Required action 1: For the article on Skype For Business, decide whether each statement agrees with it: (a) Skype launched its enterprise offering in 2004. (b) The business control panel lets administrators assign phone numbers. (c) The enterprise version uses the same home page as the consumer product. Answer yes or no for each and quote the deciding words.
Required action 2: According to the article on Skype For Business, which Skype release includes the new Skype For Business features?

Passage:
------------------------------
Enterprise clients now offered greater central control and IT management, plus optional tools and services.

Caroline McCarthy Former Staff writer, CNET News
Caroline McCarthy, a CNET News staff writer, is a downtown Manhattanite happily addicted to social-media tools and restaurant blogs. Her pre-CNET resume includes interning at an IT security firm and brewing cappuccinos.
Caroline McCarthy
Skype has expanded its Skype For Business package to include features for improved central management and IT administration, as well as optional add-ons, the company announced Thursday.

The eBay-owned Internet telephony company first announced its enterprise offering in 2004 and launched it last year to expand its success beyond the consumer market. Now, Skype counts 30 percent of its worldwide users as "business users," and has initiated an expansion of its business services, as previously reported on CNET News.com.

The new features in Skype For Business primarily concern internal management: a more efficient process for installing the software on multiple workstations, and an expanded "business control panel" for administrators so that they can distribute SkypeOut calling minutes, assign phone numbers and deal with company-wide invoices.

While many of the features in Skype For Business are analogous to its consumer offerings--video calling, text chat, SkypeOut for making external calls and SkypeIn for receiving them--the enterprise version has a separate home page and exclusive opt-in "extras" created in collaboration with third-party companies. Some of Skype's new business extras include screen-sharing tools, conferencing software and "call center" services.

The new Skype For Business features are part of Skype 3.0, which was launched in December. Until now, however, the buzz and marketing about the new release had primarily focused on the consumer marketed.
------------------------------
Collected data:
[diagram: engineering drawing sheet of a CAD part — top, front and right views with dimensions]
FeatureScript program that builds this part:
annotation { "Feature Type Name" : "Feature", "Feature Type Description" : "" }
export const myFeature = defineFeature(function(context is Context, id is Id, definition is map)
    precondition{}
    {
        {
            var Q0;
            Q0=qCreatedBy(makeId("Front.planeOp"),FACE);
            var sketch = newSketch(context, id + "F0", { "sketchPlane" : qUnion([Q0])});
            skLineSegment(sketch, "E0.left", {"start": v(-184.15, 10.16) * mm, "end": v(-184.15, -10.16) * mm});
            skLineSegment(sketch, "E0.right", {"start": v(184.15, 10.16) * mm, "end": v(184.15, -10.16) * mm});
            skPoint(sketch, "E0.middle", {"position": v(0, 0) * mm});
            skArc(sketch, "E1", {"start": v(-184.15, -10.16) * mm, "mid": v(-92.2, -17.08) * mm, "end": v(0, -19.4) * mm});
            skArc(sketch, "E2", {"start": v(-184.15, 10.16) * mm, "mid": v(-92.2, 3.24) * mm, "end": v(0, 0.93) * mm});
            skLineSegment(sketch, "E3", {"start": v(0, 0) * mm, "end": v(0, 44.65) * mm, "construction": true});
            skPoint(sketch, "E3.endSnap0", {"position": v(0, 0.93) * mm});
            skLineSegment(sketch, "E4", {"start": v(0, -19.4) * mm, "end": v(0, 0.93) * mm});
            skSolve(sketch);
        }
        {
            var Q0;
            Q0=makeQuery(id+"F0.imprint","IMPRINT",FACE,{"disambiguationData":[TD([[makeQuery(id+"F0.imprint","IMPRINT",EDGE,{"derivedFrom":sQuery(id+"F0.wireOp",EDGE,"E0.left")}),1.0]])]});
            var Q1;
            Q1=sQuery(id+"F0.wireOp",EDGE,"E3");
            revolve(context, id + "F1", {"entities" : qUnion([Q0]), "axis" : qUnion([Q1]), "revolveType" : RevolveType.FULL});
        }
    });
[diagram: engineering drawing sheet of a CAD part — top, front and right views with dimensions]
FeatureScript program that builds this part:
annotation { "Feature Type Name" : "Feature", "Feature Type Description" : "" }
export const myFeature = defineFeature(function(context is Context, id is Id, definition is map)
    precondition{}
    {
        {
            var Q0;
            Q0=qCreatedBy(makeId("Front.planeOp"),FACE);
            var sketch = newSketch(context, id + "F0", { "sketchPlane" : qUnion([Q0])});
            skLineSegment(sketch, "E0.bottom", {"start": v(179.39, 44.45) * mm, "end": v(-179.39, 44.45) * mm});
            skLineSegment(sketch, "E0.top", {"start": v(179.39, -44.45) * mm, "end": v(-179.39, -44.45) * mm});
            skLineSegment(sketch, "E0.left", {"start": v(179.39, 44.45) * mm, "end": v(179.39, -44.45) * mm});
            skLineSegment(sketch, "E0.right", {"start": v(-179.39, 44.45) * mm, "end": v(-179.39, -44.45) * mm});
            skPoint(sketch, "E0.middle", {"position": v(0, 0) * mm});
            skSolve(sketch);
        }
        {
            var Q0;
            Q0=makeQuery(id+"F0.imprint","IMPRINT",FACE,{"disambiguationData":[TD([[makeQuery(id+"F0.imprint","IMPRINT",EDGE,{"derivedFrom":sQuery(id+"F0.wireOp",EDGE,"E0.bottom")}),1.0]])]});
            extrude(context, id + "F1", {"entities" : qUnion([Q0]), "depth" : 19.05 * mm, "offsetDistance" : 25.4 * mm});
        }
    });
------------------------------
Solution 1:
(a) No: "first announced its enterprise offering in 2004 and launched it last year"
(b) Yes: "so that they can distribute SkypeOut calling minutes, assign phone numbers and deal with company-wide invoices"
(c) No: "the enterprise version has a separate home page"

Solution 2: Skype 3.0, which was launched in December.